I waited upon Abigail, but she never spoke again. We all took turns spending time in her room so she was never alone. I recalled vividly our many days and years together—before she left for Europe, then afterward, when she returned much changed on the outside, though not at all within. I recalled those first hard years of our friendship, when I was a new widow and she was a widow to the Cause, with four children and not a morsel of bread for many months. Our men were dead or gone, and we had but ourselves to rely upon. It was death that first drew us together: first my husband, Jeb, in June of ’75, then her dear mother in October of the same year, of the bloody flux. We call that the dysentery now. Her mother lingered for two weeks. The children had also been ill, and John was far away, as he often was at that time.
I made her mother a dish of willow bark tea, which relieved her suffering but could not save her. And when I washed the body and dressed it—slowly and carefully, the way I had learned to do from my own mother—Abigail looked on in fascination. Then she smiled, although her eyes remained grave.
“Dear friend,” I said to her gently, “what makes you smile at a time like this?”

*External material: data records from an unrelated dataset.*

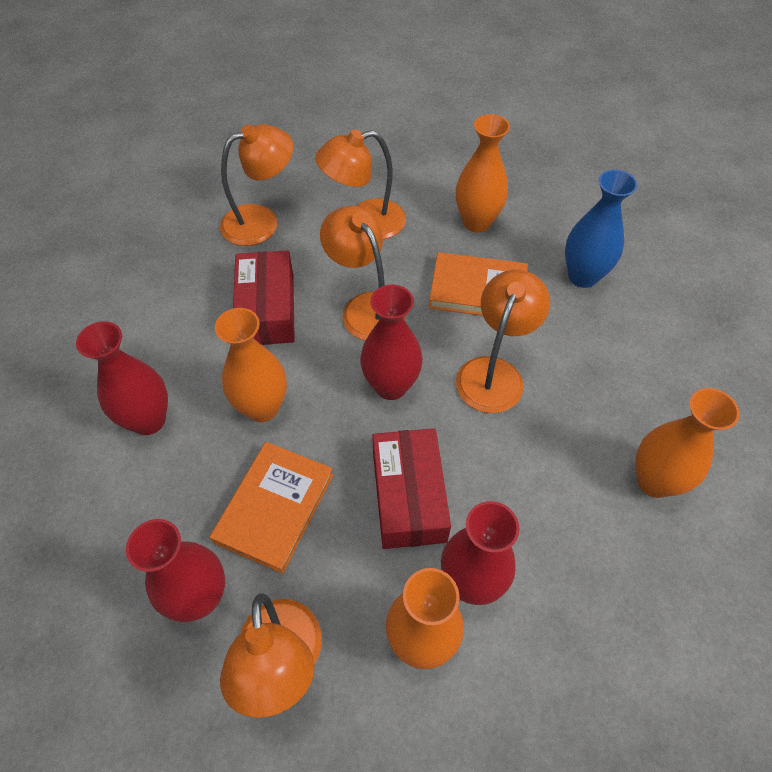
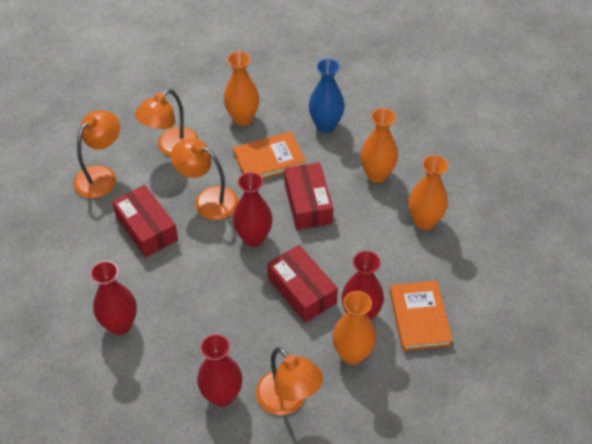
camera: 30 degrees left, 5 degrees down
orange book [210,442,333,574] -> orange book moved to [389,280,453,351]
orange vase [215,308,287,422] -> orange vase moved to [360,108,398,183]
orange lamp [456,270,550,413] -> red box [284,162,333,230]

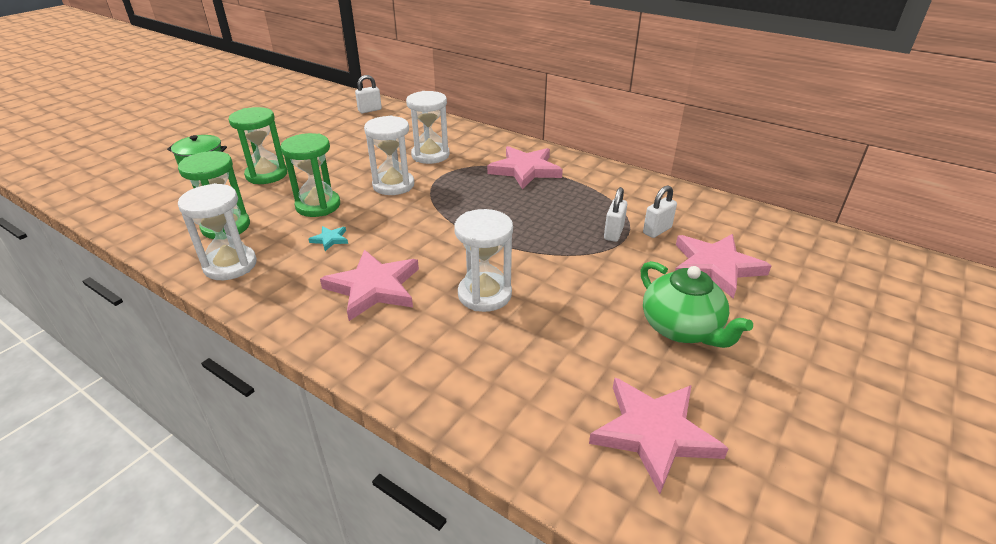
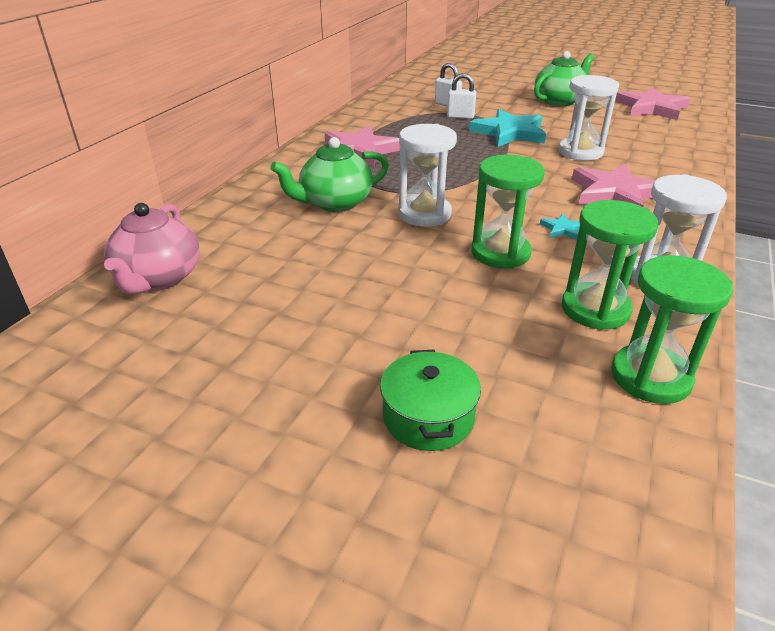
camera: 100 degrees left, 0 degrees up
green hourglass [229,107,287,184] -> green hourglass moved to [611,255,733,404]
white padlock [355,75,382,113] -> pink teapot [104,203,200,294]
white hourglass [406,91,450,164] -> green teapot [271,137,389,212]
pink star [675,234,771,299] -> none
none -> turquoise star [469,109,546,147]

She turned to me and replied, “When my turn comes, I want you to wash my body like that.”
“Oh,” I said, shrugging off her comment, “I am sure to go to my Maker long before you. You are made of flint.”
But she would not be put off. “Promise me,” she said.
And by her mother’s eyes, which I then closed, I promised her. Soon I will fulfill that promise. But first let me tell you of those early days, when we were young, and the Troubles were upon us, and I first learned what a woman could be. Otherwise, as Abigail might say, a perfectly good story will go to waste.